Opinion
5153 Index 301886/13
12-14-2017
Mallilo & Grossman, Flushing (John S. Manessis of counsel), for appellant. Law Office of Beth S. Gereg, Smithtown (Beth S. Gereg of counsel), for respondents.
Mallilo & Grossman, Flushing (John S. Manessis of counsel), for appellant.
Law Office of Beth S. Gereg, Smithtown (Beth S. Gereg of counsel), for respondents.
Manzanet–Daniels, J.P., Mazzarelli, Kapnick, Webber, JJ.
Order, Supreme Court, Bronx County (Laura G. Douglas, J.), entered December 1, 2016, which granted defendants' motion for summary judgment dismissing the complaint, unanimously reversed, on the law, without costs, and the motion denied.

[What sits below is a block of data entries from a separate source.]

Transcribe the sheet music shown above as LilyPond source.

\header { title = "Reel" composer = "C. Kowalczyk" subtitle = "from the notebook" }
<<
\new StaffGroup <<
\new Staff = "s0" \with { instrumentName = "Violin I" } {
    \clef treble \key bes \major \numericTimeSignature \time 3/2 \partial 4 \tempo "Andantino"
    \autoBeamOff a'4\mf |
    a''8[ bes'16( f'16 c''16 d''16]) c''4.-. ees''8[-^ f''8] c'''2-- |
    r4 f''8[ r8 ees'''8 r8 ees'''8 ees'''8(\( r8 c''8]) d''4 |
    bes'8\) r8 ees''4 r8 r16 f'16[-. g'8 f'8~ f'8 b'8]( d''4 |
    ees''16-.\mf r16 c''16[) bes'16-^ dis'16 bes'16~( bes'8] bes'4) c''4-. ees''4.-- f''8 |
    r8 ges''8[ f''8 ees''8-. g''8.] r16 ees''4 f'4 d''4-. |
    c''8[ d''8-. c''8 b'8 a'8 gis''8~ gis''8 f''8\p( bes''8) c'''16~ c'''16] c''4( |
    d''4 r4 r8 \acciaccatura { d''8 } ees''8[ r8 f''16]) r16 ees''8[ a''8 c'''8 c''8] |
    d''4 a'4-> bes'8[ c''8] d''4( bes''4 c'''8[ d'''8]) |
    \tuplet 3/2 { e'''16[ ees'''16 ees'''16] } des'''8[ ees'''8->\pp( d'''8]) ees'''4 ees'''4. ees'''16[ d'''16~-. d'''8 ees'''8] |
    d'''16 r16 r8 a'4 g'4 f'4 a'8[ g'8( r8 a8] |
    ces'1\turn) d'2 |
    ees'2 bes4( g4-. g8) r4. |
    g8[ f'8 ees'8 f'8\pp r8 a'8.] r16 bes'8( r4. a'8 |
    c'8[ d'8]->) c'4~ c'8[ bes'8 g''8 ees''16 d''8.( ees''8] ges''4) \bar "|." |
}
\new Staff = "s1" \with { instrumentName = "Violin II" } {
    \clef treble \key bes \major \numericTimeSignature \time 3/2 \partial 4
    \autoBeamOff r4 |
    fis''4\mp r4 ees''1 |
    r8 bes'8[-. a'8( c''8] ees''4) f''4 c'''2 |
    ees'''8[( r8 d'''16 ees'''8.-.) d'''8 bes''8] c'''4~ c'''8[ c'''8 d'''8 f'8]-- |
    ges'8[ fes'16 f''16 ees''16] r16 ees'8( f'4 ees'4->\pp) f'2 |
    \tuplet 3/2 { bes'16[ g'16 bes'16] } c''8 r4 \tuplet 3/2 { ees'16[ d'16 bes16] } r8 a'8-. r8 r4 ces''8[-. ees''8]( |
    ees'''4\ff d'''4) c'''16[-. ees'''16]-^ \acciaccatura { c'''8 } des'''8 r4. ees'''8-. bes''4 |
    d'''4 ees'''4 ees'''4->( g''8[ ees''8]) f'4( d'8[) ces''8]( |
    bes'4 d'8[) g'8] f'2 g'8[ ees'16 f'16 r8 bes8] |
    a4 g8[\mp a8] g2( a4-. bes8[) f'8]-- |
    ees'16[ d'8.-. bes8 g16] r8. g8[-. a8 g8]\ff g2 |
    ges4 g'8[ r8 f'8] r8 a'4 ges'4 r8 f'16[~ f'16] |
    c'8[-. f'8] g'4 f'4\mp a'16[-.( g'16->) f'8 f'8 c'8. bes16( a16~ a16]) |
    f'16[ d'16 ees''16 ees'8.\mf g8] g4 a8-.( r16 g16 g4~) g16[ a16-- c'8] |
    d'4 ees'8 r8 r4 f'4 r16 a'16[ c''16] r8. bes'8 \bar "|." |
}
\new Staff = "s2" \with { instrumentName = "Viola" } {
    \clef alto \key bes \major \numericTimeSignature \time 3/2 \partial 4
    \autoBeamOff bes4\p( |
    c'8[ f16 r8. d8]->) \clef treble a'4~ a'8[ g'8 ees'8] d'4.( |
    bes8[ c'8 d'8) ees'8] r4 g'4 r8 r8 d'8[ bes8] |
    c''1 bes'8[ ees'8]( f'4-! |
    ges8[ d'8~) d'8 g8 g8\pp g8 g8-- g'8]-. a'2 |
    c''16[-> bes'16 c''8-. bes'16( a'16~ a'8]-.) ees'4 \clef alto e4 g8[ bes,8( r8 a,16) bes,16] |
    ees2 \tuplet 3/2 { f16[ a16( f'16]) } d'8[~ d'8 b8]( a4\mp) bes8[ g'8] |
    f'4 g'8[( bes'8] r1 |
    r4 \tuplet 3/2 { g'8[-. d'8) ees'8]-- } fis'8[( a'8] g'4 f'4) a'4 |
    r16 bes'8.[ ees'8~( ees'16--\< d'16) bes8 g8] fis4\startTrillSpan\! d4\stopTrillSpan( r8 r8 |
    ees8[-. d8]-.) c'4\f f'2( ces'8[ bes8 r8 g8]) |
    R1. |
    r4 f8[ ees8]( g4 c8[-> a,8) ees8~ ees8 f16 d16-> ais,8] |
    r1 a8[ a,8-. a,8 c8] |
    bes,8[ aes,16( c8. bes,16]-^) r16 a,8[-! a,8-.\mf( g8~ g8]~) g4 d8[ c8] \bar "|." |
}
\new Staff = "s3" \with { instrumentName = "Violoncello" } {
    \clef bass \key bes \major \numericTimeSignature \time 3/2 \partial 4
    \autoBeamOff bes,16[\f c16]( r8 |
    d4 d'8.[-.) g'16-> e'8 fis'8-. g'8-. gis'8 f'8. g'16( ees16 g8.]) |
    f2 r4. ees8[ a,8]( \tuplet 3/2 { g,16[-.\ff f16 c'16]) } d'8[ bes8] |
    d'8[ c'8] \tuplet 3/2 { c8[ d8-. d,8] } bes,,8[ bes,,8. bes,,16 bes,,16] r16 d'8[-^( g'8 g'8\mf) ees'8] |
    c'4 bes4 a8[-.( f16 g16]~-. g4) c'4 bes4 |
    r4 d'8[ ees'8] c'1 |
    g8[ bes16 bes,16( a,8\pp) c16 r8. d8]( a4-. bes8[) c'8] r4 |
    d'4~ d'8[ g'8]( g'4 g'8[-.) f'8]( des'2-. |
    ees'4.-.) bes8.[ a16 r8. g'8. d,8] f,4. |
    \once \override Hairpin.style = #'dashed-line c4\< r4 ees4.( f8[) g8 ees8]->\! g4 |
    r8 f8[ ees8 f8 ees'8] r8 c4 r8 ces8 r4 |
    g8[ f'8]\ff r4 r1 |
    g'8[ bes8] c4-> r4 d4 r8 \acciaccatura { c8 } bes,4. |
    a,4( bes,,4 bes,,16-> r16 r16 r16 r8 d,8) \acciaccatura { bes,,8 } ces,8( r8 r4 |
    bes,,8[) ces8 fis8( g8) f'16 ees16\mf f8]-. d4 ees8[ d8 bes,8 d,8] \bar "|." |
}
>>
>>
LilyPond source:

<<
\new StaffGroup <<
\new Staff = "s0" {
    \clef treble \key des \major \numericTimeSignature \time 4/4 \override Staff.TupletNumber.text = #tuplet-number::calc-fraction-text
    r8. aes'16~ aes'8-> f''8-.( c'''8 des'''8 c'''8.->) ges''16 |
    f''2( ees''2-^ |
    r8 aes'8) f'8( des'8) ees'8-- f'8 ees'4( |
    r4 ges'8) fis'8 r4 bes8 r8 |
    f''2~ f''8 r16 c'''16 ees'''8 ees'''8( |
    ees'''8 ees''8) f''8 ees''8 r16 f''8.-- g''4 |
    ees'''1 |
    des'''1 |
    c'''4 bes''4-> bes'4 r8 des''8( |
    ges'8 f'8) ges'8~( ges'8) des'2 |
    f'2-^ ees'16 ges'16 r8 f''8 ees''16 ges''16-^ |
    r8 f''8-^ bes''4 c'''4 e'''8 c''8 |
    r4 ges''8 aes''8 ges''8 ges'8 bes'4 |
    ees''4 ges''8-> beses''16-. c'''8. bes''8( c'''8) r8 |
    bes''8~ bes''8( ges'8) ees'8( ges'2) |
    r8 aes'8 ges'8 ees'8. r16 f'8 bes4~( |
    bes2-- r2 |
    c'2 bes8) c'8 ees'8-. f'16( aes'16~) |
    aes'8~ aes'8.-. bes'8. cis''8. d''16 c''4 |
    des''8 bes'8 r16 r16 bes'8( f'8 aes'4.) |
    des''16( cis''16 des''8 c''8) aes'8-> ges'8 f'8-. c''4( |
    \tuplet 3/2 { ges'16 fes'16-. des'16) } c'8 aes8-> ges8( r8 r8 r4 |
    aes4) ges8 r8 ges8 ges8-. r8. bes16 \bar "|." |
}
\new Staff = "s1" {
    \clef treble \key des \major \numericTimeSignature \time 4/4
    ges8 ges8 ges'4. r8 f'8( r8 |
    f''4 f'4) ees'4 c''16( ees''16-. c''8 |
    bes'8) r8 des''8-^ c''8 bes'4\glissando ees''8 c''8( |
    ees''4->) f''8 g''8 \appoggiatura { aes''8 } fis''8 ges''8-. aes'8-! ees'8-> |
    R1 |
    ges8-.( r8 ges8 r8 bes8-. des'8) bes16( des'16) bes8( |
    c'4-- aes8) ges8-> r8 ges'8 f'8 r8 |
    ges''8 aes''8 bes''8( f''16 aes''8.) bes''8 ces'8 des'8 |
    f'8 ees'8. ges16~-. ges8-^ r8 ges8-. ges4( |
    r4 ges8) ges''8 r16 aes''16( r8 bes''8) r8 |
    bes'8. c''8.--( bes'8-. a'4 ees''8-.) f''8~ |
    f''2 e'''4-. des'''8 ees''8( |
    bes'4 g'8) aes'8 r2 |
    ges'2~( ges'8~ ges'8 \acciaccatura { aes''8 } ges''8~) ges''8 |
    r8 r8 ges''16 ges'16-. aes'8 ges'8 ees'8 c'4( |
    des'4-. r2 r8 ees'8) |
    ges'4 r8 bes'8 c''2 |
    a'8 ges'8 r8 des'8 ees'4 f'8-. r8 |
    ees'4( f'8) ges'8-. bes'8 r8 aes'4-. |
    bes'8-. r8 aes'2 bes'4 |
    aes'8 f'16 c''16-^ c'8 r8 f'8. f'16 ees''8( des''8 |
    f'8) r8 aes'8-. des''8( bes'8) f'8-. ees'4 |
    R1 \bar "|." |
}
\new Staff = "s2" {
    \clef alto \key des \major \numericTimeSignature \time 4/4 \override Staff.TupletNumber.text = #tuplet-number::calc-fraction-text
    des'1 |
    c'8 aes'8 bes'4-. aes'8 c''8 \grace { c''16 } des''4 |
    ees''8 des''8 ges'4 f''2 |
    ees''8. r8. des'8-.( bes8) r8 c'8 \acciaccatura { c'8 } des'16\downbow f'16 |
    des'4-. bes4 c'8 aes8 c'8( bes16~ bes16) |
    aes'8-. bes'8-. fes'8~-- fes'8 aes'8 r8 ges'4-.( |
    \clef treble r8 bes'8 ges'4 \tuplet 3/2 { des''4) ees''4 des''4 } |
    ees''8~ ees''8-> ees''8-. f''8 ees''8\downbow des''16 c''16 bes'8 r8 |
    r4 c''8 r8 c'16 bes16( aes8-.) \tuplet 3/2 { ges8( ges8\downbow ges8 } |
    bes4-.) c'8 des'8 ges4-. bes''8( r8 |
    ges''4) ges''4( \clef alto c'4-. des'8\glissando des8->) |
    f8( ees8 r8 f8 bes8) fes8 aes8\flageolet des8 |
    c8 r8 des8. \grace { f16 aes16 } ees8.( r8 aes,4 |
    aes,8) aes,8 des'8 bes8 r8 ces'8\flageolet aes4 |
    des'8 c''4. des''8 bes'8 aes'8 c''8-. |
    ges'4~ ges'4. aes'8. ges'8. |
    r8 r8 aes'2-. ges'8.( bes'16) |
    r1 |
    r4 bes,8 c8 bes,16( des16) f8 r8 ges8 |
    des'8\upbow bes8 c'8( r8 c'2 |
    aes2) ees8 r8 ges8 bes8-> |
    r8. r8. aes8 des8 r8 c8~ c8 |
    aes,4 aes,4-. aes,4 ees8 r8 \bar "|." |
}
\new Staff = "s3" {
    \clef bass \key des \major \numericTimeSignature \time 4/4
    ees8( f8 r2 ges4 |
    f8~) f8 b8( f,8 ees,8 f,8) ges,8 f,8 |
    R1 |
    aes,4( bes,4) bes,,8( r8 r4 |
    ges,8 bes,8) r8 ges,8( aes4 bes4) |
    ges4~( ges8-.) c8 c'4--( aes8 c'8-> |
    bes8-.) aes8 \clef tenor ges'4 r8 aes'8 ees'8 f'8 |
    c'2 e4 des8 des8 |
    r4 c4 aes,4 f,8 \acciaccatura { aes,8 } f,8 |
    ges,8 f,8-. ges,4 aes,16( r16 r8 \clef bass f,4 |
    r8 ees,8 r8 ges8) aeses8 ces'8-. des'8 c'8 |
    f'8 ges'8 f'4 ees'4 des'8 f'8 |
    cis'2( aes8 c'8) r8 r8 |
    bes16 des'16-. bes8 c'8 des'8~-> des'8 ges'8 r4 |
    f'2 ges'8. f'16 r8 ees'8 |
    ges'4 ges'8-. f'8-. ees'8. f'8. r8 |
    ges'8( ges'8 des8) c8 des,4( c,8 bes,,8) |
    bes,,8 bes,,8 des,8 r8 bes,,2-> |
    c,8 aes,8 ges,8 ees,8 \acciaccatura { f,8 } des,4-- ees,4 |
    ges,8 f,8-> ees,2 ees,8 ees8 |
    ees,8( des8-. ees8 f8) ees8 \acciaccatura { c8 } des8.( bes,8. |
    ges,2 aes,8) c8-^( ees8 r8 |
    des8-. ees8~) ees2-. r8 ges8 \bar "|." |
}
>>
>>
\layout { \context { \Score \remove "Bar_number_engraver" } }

Owner defendants failed to make a prima facie showing that they lacked actual or constructive notice of the defect in the sidewalk that allegedly caused plaintiff to trip and fall (see Uncyk v. Cedarhurst Prop. Mgt., LLC, 137 A.D.3d 610, 610, 29 N.Y.S.3d 263 [1st Dept. 2016] ). A jury could infer from plaintiff's photograph of the defective condition that the condition existed for a sufficient length of time for owner defendants to have discovered it and had time to repair it (see Taylor v. New York City Tr. Auth., 48 N.Y.2d 903, 904, 424 N.Y.S.2d 888, 400 N.E.2d 1340 [1979] ).
In opposition, plaintiff raised an issue of fact as to whether the defect was actionable and not trivial. A photograph of the sidewalk at the time of plaintiff's accident showed the condition of the sidewalk to be well-worn, with cracks between the slabs, and the defect shown in close-up appeared to be capable of causing plaintiff to trip and fall (see Dominguez v. OCG, IV, LLC, 82 A.D.3d 434, 918 N.Y.S.2d 406 [1st Dept. 2011] ).